WHAT THIS TASK INVOLVES ->
Copy out every line of the entry below character for character, keeping the original spacing and line breaks.

ITEMS ->
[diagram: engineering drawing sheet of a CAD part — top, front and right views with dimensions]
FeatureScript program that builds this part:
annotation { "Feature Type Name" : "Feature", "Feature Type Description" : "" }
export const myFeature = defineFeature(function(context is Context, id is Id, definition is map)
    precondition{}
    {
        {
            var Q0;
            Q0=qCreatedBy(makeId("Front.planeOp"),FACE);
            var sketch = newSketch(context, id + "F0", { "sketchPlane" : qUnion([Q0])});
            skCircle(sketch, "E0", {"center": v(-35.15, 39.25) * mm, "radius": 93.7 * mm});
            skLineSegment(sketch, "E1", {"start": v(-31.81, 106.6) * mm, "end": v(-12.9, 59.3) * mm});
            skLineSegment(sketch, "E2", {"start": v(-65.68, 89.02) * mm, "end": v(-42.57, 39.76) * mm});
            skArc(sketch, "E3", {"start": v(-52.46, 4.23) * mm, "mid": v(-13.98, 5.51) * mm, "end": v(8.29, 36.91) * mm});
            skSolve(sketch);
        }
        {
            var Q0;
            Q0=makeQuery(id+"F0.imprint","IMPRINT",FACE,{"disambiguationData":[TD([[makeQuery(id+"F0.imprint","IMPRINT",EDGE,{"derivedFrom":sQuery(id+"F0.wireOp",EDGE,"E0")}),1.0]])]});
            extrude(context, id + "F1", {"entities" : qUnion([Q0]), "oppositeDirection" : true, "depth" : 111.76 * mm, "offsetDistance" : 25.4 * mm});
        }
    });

RESULT FOR THIS TASK ->
[diagram: engineering drawing sheet of a CAD part — top, front and right views with dimensions]
FeatureScript program that builds this part:
annotation { "Feature Type Name" : "Feature", "Feature Type Description" : "" }
export const myFeature = defineFeature(function(context is Context, id is Id, definition is map)
    precondition{}
    {
        {
            var Q0;
            Q0=qCreatedBy(makeId("Front.planeOp"),FACE);
            var sketch = newSketch(context, id + "F0", { "sketchPlane" : qUnion([Q0])});
            skCircle(sketch, "E0", {"center": v(-35.15, 39.25) * mm, "radius": 93.7 * mm});
            skLineSegment(sketch, "E1", {"start": v(-31.81, 106.6) * mm, "end": v(-12.9, 59.3) * mm});
            skLineSegment(sketch, "E2", {"start": v(-65.68, 89.02) * mm, "end": v(-42.57, 39.76) * mm});
            skArc(sketch, "E3", {"start": v(-52.46, 4.23) * mm, "mid": v(-13.98, 5.51) * mm, "end": v(8.29, 36.91) * mm});
            skSolve(sketch);
        }
        {
            var Q0;
            Q0=makeQuery(id+"F0.imprint","IMPRINT",FACE,{"disambiguationData":[TD([[makeQuery(id+"F0.imprint","IMPRINT",EDGE,{"derivedFrom":sQuery(id+"F0.wireOp",EDGE,"E0")}),1.0]])]});
            extrude(context, id + "F1", {"entities" : qUnion([Q0]), "oppositeDirection" : true, "depth" : 111.76 * mm, "offsetDistance" : 25.4 * mm});
        }
    });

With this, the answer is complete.